The Spark
This is stuff I'm enjoying out in the world (it's probably not B2B).
I didn’t send out a newsletter last week so I couldn’t bring this up but… HOW GOOD WAS BAD BUNNY?! I loved Kendrick. I loved Dre, Snoop, Em, and Mary. I loved Rihanna. I loved The Weeknd. But wow, I think Benito beat them all.
Bad Bunny's Apple Music Super Bowl Halftime Show
He was happy, charismatic, proud, positive, Gaga, and the setlist was so on point. As a family we’ve watched this performance almost daily to the point where our youngest is running around the house going “hoy tengo una, mañana otra” (iykyk).
🎵 Listening to House of Balloons by The Weeknd as I type this.
The Deep Thoughts
This is what I'm thinking about.
"I don't know what to post about." I hear it constantly. Mostly in response to me not shutting up on Linkedin.
I know I’ve somehow convinced you to subscribe to this thing but I’m not that smart. I’m not coming up with wild ideas all the time (it does happen though). What I do is constantly pull from the work.
That’s the thing most people miss: the content is already there. It's happening on your calls every single day. Client problems. Prospect questions. That’s the real stuff that your audience actually wants to learn from.
That's not random idea generation. That's strategic, tactical, tangible content waiting to be captured.
But between back-to-back meetings and context switching it all disappears so I built a system for my team to capture all the ideas. It’s a Zap that pulls insights from our meeting transcripts, tags them by content pillar, and drops them into a shared channel so everyone has visibility.
Because I can post all day, but OhSnap! grows faster when the whole team is sharing. They're on these calls. They have opinions. They should be sharing them too.

Items from a data source
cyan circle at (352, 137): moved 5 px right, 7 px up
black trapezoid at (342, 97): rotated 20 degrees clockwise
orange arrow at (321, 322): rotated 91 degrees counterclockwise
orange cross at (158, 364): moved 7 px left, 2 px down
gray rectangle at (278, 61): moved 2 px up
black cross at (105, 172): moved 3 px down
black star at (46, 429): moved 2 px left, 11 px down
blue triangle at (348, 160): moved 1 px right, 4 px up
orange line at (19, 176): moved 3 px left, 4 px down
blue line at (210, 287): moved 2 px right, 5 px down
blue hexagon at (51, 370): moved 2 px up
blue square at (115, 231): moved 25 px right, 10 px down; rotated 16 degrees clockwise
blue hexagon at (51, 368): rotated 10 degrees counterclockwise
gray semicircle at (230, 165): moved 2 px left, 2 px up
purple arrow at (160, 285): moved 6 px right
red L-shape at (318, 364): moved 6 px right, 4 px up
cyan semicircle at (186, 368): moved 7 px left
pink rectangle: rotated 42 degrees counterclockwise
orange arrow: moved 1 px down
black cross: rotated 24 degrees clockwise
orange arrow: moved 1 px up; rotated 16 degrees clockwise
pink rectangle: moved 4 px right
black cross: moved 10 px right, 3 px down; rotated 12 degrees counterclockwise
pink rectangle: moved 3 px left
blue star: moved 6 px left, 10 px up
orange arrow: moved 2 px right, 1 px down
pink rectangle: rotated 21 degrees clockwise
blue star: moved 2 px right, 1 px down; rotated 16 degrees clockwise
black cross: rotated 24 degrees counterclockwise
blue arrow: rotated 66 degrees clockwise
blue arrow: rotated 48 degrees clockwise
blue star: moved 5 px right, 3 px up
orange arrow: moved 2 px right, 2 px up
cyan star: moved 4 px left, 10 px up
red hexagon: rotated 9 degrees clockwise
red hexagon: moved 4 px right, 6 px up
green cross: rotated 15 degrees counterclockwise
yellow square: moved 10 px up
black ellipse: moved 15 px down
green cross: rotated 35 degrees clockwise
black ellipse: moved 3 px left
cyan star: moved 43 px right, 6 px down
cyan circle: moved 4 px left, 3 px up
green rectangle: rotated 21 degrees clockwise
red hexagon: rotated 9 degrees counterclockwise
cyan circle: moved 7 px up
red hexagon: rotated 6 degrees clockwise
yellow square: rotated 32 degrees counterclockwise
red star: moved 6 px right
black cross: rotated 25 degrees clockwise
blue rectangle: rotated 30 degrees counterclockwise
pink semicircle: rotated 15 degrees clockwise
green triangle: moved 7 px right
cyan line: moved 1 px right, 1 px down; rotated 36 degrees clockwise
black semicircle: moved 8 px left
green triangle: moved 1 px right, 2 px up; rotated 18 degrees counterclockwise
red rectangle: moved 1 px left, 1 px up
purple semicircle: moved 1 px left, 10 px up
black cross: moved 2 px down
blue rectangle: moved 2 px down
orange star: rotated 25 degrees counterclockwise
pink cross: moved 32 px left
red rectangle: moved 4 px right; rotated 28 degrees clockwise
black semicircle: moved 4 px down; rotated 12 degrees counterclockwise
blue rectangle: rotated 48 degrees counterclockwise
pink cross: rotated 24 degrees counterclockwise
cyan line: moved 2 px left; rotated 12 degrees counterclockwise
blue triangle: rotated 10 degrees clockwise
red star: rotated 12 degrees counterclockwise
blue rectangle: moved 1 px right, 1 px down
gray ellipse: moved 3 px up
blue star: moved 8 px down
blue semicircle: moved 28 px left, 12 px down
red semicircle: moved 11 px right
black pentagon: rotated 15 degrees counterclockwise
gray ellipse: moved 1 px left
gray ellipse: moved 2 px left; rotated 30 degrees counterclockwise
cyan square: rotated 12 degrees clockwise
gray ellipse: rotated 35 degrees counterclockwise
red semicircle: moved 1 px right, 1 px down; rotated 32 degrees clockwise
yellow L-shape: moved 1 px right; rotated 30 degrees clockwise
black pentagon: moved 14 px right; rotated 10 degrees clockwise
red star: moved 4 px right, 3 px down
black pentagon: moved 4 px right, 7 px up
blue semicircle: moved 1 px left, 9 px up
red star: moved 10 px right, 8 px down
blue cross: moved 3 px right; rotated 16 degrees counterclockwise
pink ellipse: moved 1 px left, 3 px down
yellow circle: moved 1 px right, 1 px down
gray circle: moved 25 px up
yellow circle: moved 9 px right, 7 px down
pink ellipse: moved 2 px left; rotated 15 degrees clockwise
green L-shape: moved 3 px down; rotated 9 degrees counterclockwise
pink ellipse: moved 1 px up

• **Using the information**:
(a) Write out the newsletter text between "Bad Bunny's Apple" and "from the work.", inclusive, swapping "setlist" for "song list".
(b) According to the newsletter, what does the Zap do with the insights it pulls from meeting transcripts?
(c) Continue the newsletter past its final sentence.

• **Set of answers**:
(a)
Bad Bunny's Apple Music Super Bowl Halftime Show
He was happy, charismatic, proud, positive, Gaga, and the song list was so on point. As a family we’ve watched this performance almost daily to the point where our youngest is running around the house going “hoy tengo una, mañana otra” (iykyk).
🎵 Listening to House of Balloons by The Weeknd as I type this.
The Deep Thoughts
This is what I'm thinking about.
"I don't know what to post about." I hear it constantly. Mostly in response to me not shutting up on Linkedin.
I know I’ve somehow convinced you to subscribe to this thing but I’m not that smart. I’m not coming up with wild ideas all the time (it does happen though). What I do is constantly pull from the work.

(b) It tags them by content pillar and drops them into a shared channel so everyone has visibility.

(c)
And when we're all writing about similar topics? It reinforces the message in the market.
So…. let’s get into it!
You know what to post about…
Actually before we get started, this is all done in Zapier and here’s the template. You’ll still have to fill it out but it’s a great starting point
1. New Meeting Transcript is Ready
So Fathom is our preferred AI notetaker but this trigger should work with any other AI notetaker like Otter or Fireflies or Granola. Use the new transcript as a trigger to kick off the Zap. Because our Fathom is a teams account, I use the Team Meetings configuration (it’s literally just a dropdown item) but that’s all there is to it.
We’ll be using this step for more than just the meeting transcript later on so make sure you think about things like meeting titles because this step does more than copy/paste your convo.
2. Convert to Readable Date
Most AI notetakers share dates in UTC format which is cool for consistency but not cool for reading so this step converts the date to a more readable format.
Select the “Formatter by Zapier” app and under “Action event” select “Date / Time”. In the Configure menu under “Transform” select “Format”, for the input use the Fathom Meeting Scheduled Start Time from step 1. Under “To Format” select your desired output, I chose “MMMM DD YYYY” because the time doesn’t matter that much to me but the date does. The only other fields that matter here are “To timezone” and “From timezone”. To is where you live/work, From is UTC.
3. Run Post Analysis Agent
This is the meat of this Zap. It’s a separate agent that I’ve set up to return JSON that we can loop through. If that’s not in English for you, don’t worry about it. It’s just a robot that reads the transcript and returns topics in chunks that we can work with.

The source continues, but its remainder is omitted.